Think of factoring this way: you are breaking down the equation into 'building blocks' that multiply to form the original quadratic expression.

• First, identify the quadratic equation and verify if it fits a specific factorable pattern.
• Next, apply the appropriate formula to express it in factored form.
• Finally, solve these simpler equations.

Factoring these expressions is useful as it helps in revealing the solutions to the equation quickly and efficiently. It prepares us for the final step, which is solving each of the factored terms.

Once we have factored the quadratic equation, solving involves finding the variable's possible values.

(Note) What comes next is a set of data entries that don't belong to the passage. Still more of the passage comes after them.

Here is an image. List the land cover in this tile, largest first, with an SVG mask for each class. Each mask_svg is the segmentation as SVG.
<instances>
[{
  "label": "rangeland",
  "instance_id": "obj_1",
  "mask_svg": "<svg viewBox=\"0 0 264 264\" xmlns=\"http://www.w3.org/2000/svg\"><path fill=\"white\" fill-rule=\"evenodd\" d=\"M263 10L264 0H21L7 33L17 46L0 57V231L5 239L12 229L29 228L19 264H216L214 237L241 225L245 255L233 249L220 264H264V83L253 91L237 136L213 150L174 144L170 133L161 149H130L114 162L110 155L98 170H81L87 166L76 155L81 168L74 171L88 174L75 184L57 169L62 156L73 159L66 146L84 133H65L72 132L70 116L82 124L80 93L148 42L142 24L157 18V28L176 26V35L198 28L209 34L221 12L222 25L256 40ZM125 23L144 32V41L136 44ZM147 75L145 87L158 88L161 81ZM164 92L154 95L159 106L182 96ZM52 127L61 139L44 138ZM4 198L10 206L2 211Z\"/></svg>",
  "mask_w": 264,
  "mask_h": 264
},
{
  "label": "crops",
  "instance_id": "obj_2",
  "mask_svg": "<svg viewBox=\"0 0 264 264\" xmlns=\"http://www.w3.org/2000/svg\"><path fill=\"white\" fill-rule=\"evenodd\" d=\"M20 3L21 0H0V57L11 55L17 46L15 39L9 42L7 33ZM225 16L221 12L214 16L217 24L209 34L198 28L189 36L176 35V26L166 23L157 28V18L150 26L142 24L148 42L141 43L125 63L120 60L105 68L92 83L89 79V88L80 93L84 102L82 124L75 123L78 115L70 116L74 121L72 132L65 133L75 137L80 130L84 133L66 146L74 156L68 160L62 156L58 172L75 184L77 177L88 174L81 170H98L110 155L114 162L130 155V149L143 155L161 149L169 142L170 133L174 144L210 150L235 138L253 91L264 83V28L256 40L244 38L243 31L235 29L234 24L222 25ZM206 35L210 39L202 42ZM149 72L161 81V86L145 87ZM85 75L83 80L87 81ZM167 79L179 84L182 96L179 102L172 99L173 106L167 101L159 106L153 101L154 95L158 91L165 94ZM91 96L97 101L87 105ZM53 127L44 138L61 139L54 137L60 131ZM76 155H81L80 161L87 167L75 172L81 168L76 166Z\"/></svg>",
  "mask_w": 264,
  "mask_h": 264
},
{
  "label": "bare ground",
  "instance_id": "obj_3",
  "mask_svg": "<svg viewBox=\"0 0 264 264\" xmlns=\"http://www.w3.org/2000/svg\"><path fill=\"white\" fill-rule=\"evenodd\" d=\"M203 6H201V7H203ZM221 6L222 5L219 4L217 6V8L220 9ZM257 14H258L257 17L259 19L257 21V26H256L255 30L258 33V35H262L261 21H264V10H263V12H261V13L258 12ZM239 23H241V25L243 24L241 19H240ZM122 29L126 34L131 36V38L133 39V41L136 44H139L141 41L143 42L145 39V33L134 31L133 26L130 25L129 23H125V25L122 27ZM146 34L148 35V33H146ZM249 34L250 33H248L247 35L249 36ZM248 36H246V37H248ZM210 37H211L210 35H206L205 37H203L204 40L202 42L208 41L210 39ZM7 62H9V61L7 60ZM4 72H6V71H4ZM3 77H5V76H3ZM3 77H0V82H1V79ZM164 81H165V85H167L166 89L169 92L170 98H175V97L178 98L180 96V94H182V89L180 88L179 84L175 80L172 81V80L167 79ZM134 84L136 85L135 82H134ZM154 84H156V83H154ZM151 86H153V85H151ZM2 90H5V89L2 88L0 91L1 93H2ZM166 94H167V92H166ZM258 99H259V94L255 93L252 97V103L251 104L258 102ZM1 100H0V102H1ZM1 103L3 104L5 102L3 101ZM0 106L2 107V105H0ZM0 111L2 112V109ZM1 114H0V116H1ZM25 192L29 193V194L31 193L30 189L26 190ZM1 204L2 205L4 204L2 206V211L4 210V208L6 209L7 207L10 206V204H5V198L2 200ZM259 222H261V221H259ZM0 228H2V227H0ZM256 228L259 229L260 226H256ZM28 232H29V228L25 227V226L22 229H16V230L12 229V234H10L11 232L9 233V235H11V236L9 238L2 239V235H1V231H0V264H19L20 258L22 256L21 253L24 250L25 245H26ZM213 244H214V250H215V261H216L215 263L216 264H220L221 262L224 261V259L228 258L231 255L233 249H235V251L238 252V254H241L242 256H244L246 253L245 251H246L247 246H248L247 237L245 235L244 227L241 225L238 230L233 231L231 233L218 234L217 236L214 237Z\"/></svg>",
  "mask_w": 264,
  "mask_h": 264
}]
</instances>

These are known as the equation's roots. For our example, we transformed \( m^2 - 49 = 0 \) into \((m-7)(m+7)=0\). From here, set each factor equal to zero:

\( m - 7 = 0 \) and \( m + 7 = 0 \).

This gives us two simple equations to solve:

• For \( m - 7 = 0 \), add 7 to both sides to get \( m = 7 \).
• For \( m + 7 = 0 \), subtract 7 to isolate \( m \), yielding \( m = -7 \).

Solving these linear equations tells you that the solutions to the original quadratic are \( m = 7 \) and \( m = -7 \). Thus, factoring and the properties of the difference of squares simplify solving quadratic equations considerably.